7.The George Ohr show at the Gardiner Museum
Ohr is one of the most important American artists of the 19th century. His work is visually innovative, radically new, and is among the first to figure out how to aestheticise craft—we all owe him a huge debt. This tight, badly installed show, with no publicity, and a jaw droopingly stupid review in one of the free weeklies. It had a dozen of his best pieces, but who would know it?
8.Otto Marseus van Schick's serpents and insects, 1690
New Orleans has a rep for being sexy, mucky, for climbing from the fetid swamp—this huge (10x20) foot painting of insects, snakes, frogs, and one menacing turtle stood out as meet and right, esp. In the context of acres of French meringue.
9. Kirk Cameron's Fireproof, and subsequent para-texts.
The pro-am cult of the evangelical latches onto American Christan's obsession with public confession and thinking they are not quite pure enough. There is a revolving mirror to this: Outsider work made by an insider for an outsider audience who likes the celebrity of the insider but always wants to maintain their outsider status.

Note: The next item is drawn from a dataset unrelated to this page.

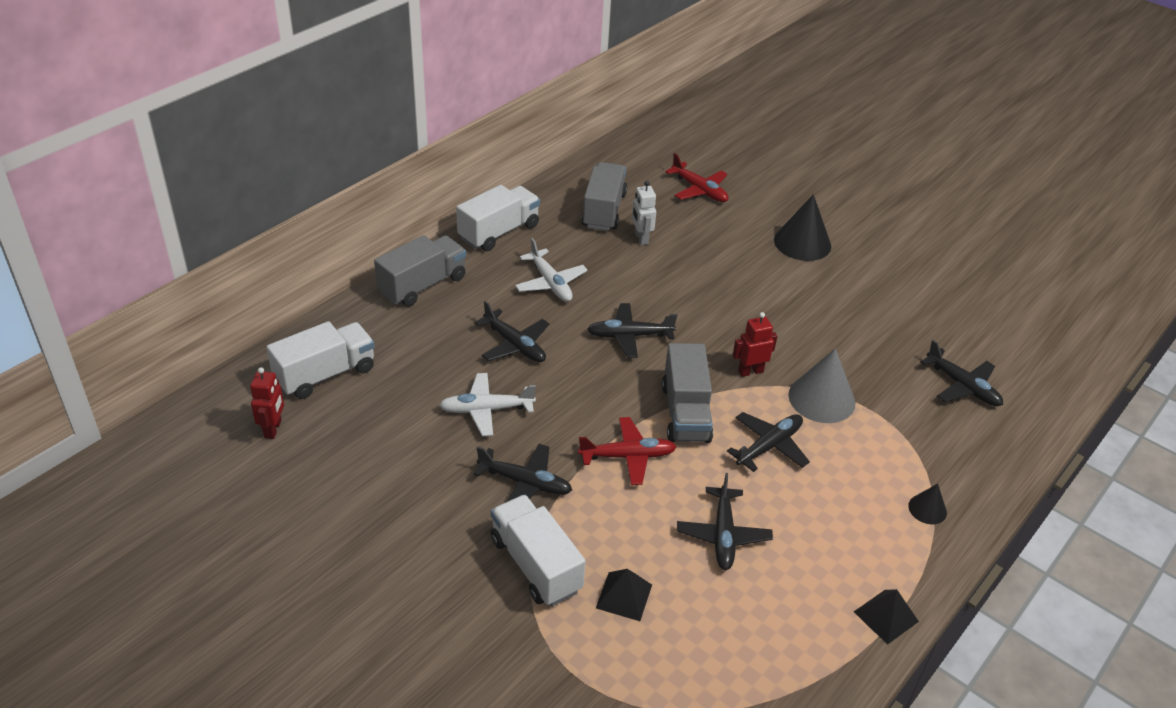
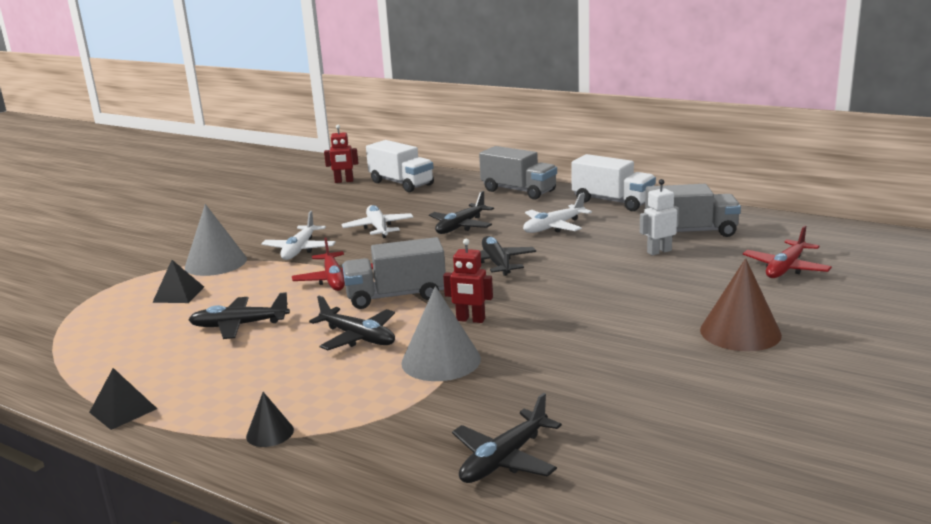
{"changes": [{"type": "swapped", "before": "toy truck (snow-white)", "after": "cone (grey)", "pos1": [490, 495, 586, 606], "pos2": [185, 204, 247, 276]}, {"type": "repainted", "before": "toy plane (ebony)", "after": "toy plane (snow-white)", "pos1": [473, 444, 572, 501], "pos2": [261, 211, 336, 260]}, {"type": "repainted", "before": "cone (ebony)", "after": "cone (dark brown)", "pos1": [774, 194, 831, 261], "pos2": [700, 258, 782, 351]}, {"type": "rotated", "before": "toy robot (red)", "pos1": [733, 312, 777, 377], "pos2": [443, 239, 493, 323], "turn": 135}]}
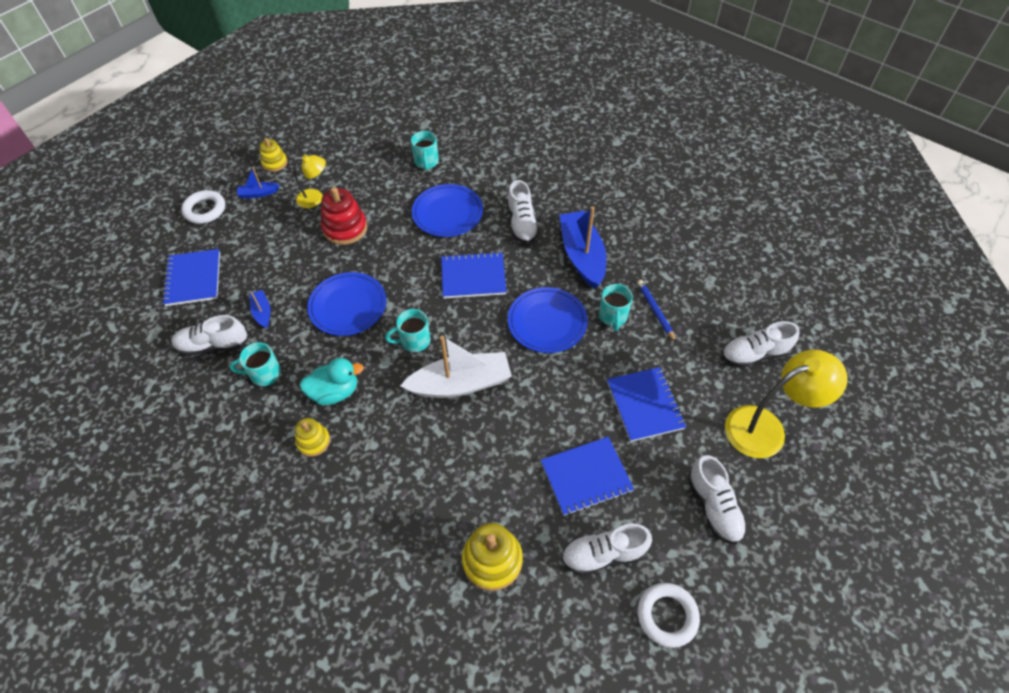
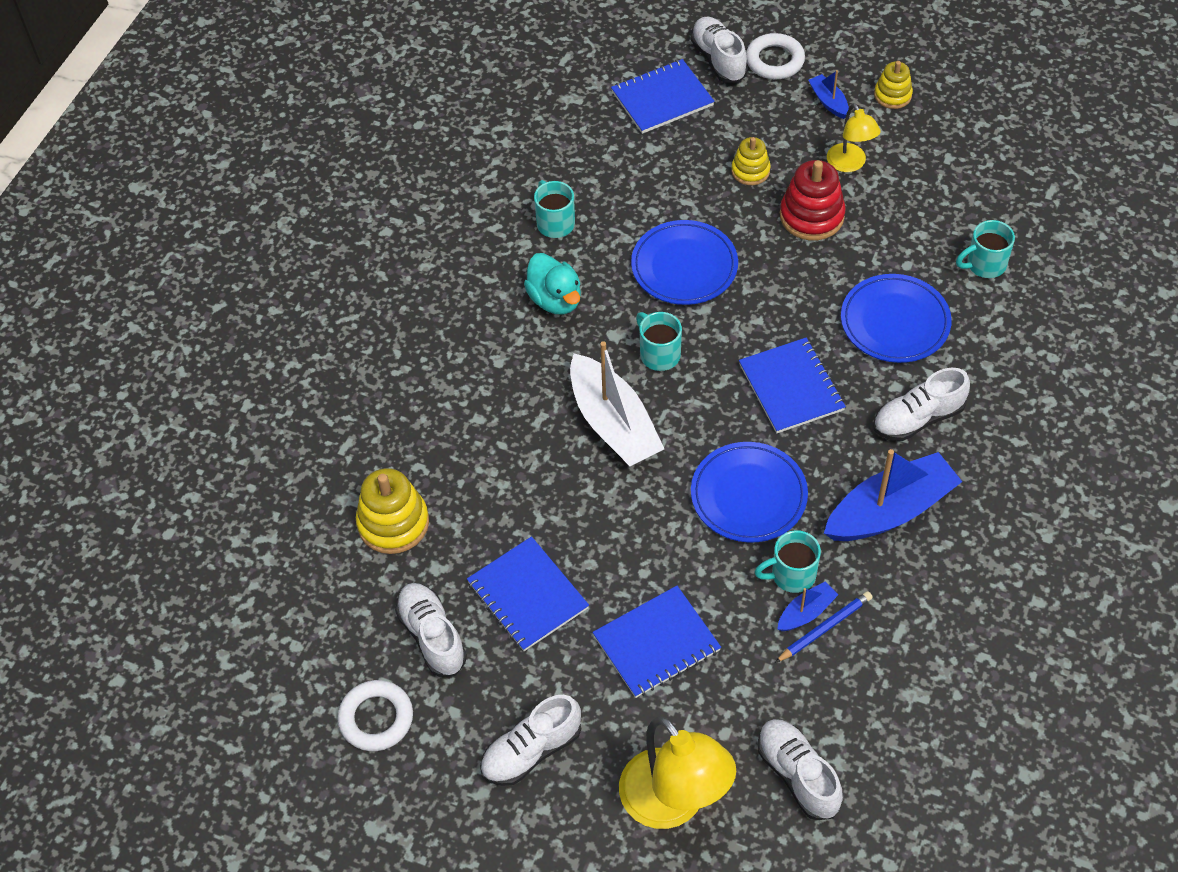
{"changes": [{"type": "shifted", "before": "sneaker (snow-white)", "pos1": [171, 315, 248, 356], "pos2": [691, 16, 748, 83]}, {"type": "shifted", "before": "toy boat (cobalt)", "pos1": [250, 290, 270, 328], "pos2": [777, 582, 838, 631]}, {"type": "shifted", "before": "stacking toy (yellow)", "pos1": [295, 418, 330, 457], "pos2": [731, 137, 771, 185]}]}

10. Kevin Yates at Susan Hobbes
Tiny bronze trees mirrored perfectly into decrepit houses—the most exquisitely constructed, obsessive and melancholy show, one of profound tenderness and an almost permanent detachment.
(Runner's Up: John Heward's messy post minimalism at MoCCA, Nicholas Baer's abstracted, weirdly heart breaking landscapes at MOCCA; How all of the paintings in the Canadian Agricultural Hall of Fame were painted by a decent but not very memorable artist in the mid 50s, the wallpaper in my friend David Preyde's home, the giant tigers outside of Detroit Stadium; wool jersey's from Midwestern industrial teams from the 40s and 50s; Levi Johnson's gorgeous, meaty ass; Bob Dylan's xmas album; the insatiable ego of Jeff Koons; having a bf for 3 months that looked like the guy from the Pringles package; Wesleyan Methodist Church in Oshawa, that small Jack Bush at the fall Heffel auction, with the stripe of unprimed canvas; That long narrow one—Rose, in the TD Centre, that long and wide pink sash one at OISE; the quirky Benglis' pieces that pop up all over the web, Mooi's one/one scale horse, rabbit and pig furniture; the hand painted mural at the back of Norman Royal Furs; the bus driver portraits at Eglinton station; the card player portraits at the Bridge Club at Bathurst/Lawrence;the Jesus loves me banner made by children at the Church of Redeemer near keele; Jean the legendary Mississauga hoarder, Sholem Krishtalka's scarves; Eaton's spring catalogs from 1968; seeing the 34th floor of the Mies temple on King; Madam Levant's Grave; Shitney Bears; the exquisite disappointment of Obama; that weird bondage queen of a neo-classical martyr at Knox; the Ryman's at the AGO; Fighter; The Gaitor Bait Bar; the polychromed statue of Joan of Arc at the Catherdral of New Orleans; getting a handjob from the easter bunny at a bar called the Bourbon Cowboy in the French quarter; The Tulane episcopal centre; any number of dutch paintings of hanging rabbits; this wrangler king of the cowboys poster at the Ft Sask Laramie; the Wedgwood ROM show; Rob Lowe as Rough Trade shot by Nan Goldin; Tim Scott's giant and sexy sexy plastics at Mirvish's weird Scarborough warehouse; Silvercliff library; Funpix Eggos; Glittery Costco era Poinsettia's; “feel like a drag, leave like a queen” on a wig store near parliament; Andy Parke's house; Atwood's weird and slightly inappropriate purple eye shadow on the cover of Zoomer; Faith La Roque on Convenience Gallery; Swedish Folk Ribbon at MacFAB; the 70s murals at that public school near Christie I did the job classes at; and the Griffin Mac Funeral Home near Main Street Station.)